Mit Kindern. Die stärksten Kinder sind um mich, viele. Die kleine Babanuza, die orthodox ist, setzt sich in der Messe neben mich und trommelt. Sie riecht nach Lagerfeuer. Sie trägt handgestrickte rote Socken, die ich ihr schenken durfte. Sie lehrt mich Worte aus ihrer Roma-Sprache. In ihrem dunklen Gesicht leuchtet mir eine fremde Welt entgegen. Einsamkeit oder Langeweile kenne ich nicht. Die Kinder führen mich in die Welt von tausend und einer Nacht.
Menschen mit Herzkraft. Bei Kardinal Martini bin ich auf ein hörendes Herz gestoßen. Er hat sich für die Arbeit der Jugendlichen und für die Armen interessiert. Ich konnte bei ihm mein Herz ausschütten. Bis zuletzt stärkte er mich und forderte mich heraus. Welches neue Projekt hast du, was kannst du für die Kirche tun? Als er starb, sagte ich: Jetzt ist mein letzter Freund im Orden gestorben.
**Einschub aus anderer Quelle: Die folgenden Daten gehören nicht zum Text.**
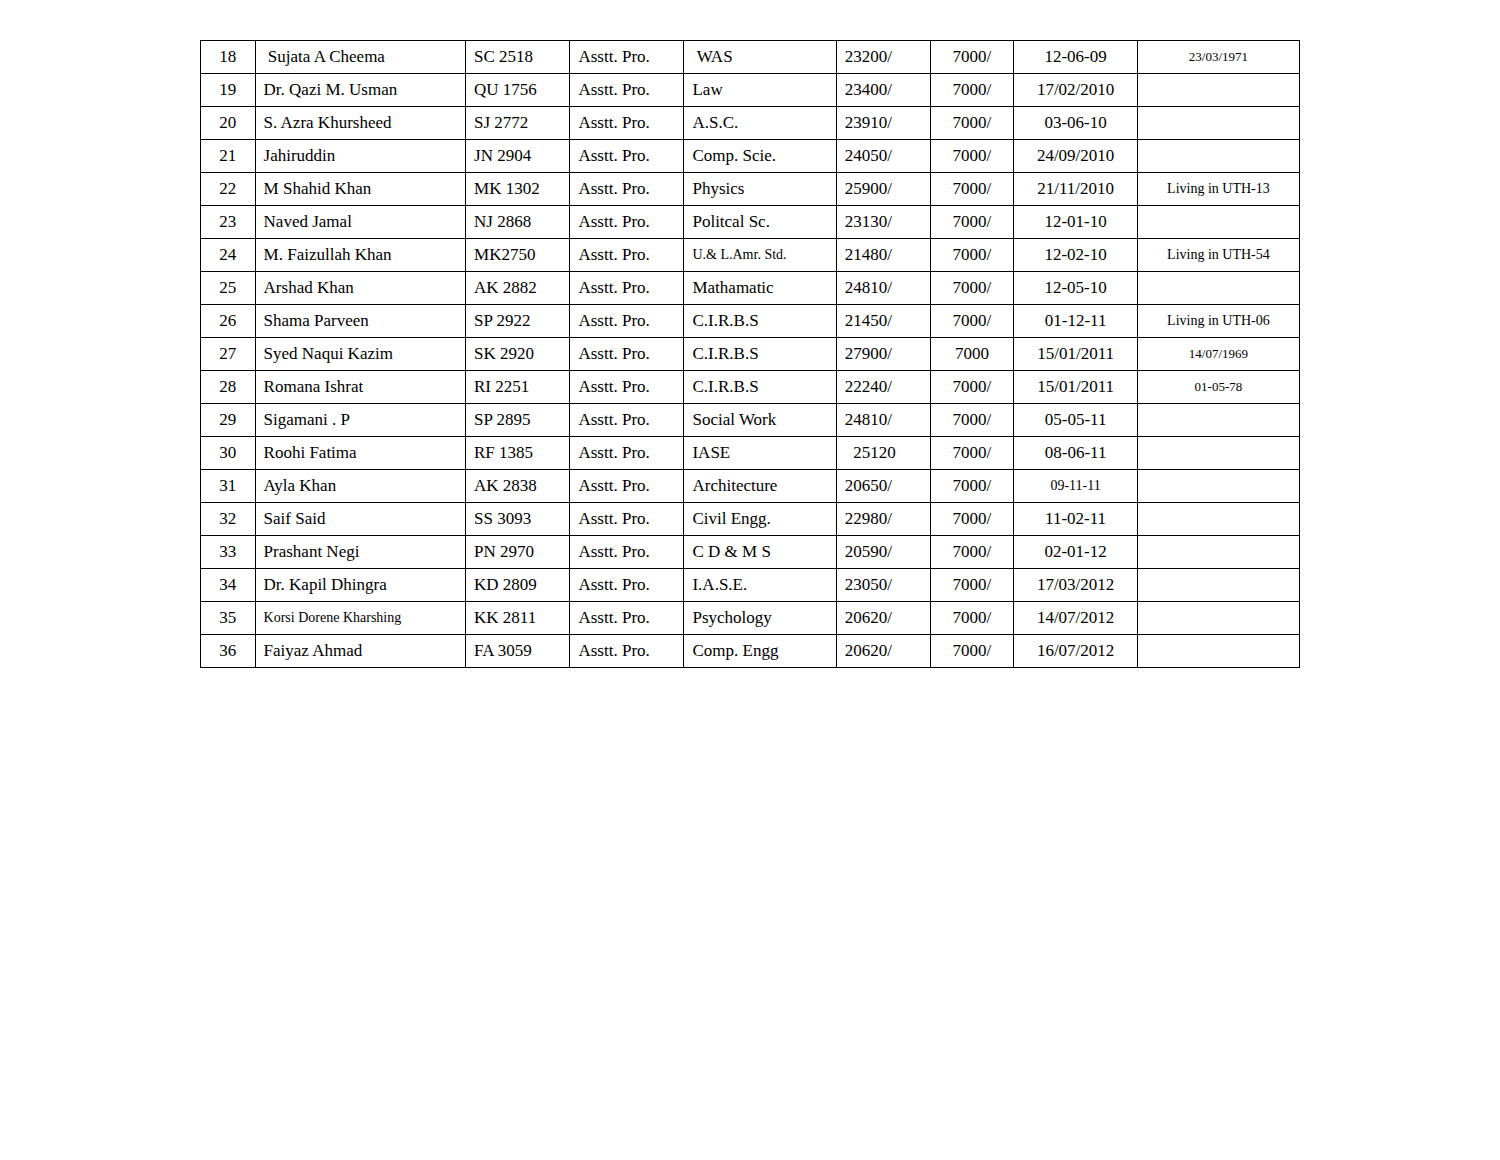| 18 | Sujata A Cheema | SC 2518 | Asstt. Pro. | WAS | 23200/ | 7000/ | 12-06-09 | 23/03/1971 |
| 19 | Dr. Qazi M. Usman | QU 1756 | Asstt. Pro. | Law | 23400/ | 7000/ | 17/02/2010 | |
| 20 | S. Azra Khursheed | SJ 2772 | Asstt. Pro. | A.S.C. | 23910/ | 7000/ | 03-06-10 | |
| 21 | Jahiruddin | JN 2904 | Asstt. Pro. | Comp. Scie. | 24050/ | 7000/ | 24/09/2010 | |
| 22 | M Shahid Khan | MK 1302 | Asstt. Pro. | Physics | 25900/ | 7000/ | 21/11/2010 | Living in UTH-13 |
| 23 | Naved Jamal | NJ 2868 | Asstt. Pro. | Politcal Sc. | 23130/ | 7000/ | 12-01-10 | |
| 24 | M. Faizullah Khan | MK2750 | Asstt. Pro. | U.& L.Amr. Std. | 21480/ | 7000/ | 12-02-10 | Living in UTH-54 |
| 25 | Arshad Khan | AK 2882 | Asstt. Pro. | Mathamatic | 24810/ | 7000/ | 12-05-10 | |
| 26 | Shama Parveen | SP 2922 | Asstt. Pro. | C.I.R.B.S | 21450/ | 7000/ | 01-12-11 | Living in UTH-06 |
| 27 | Syed Naqui Kazim | SK 2920 | Asstt. Pro. | C.I.R.B.S | 27900/ | 7000 | 15/01/2011 | 14/07/1969 |
| 28 | Romana Ishrat | RI 2251 | Asstt. Pro. | C.I.R.B.S | 22240/ | 7000/ | 15/01/2011 | 01-05-78 |
| 29 | Sigamani . P | SP 2895 | Asstt. Pro. | Social Work | 24810/ | 7000/ | 05-05-11 | |
| 30 | Roohi Fatima | RF 1385 | Asstt. Pro. | IASE | 25120 | 7000/ | 08-06-11 | |
| 31 | Ayla Khan | AK 2838 | Asstt. Pro. | Architecture | 20650/ | 7000/ | 09-11-11 | |
| 32 | Saif Said | SS 3093 | Asstt. Pro. | Civil Engg. | 22980/ | 7000/ | 11-02-11 | |
| 33 | Prashant Negi | PN 2970 | Asstt. Pro. | C D & M S | 20590/ | 7000/ | 02-01-12 | |
| 34 | Dr. Kapil Dhingra | KD 2809 | Asstt. Pro. | I.A.S.E. | 23050/ | 7000/ | 17/03/2012 | |
| 35 | Korsi Dorene Kharshing | KK 2811 | Asstt. Pro. | Psychology | 20620/ | 7000/ | 14/07/2012 | |
| 36 | Faiyaz Ahmad | FA 3059 | Asstt. Pro. | Comp. Engg | 20620/ | 7000/ | 16/07/2012 | |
Habe ich einen Grund, mich zu beschweren über Zynismus in der Ordensgemeinschaft, wenn ich solche Herzkraft empfange? Könnte ich über Kälte klagen, solange ich Freunde habe wie Pater Klaus in Frankfurt?
Mit Kämpfern für Gerechtigkeit. In der Sozialarbeit begegne ich den interessantesten Leuten. Sie brauchen dich oder wollen dir etwas geben oder sich einsetzen. Vor allem junge Menschen kommen zu uns. Sie sind kritisch und widerspenstig, aber voller Idealismus. Sie treiben mich weiter und überwinden meinen Egoismus. Die Kämpfer für Gerechtigkeit lassen die Sorgen der alten und die Selbstzufriedenheit der reichen Welt verblassen.
In der Schule der Bibel. Ich habe nun die Kirche, meine Ordensgemeinschaft, meine Familie beschrieben – mit den Ärgernissen und Überraschungen, in die das Abenteuer Gottesglaube führt. Es ist das Leben einer Bibelschule.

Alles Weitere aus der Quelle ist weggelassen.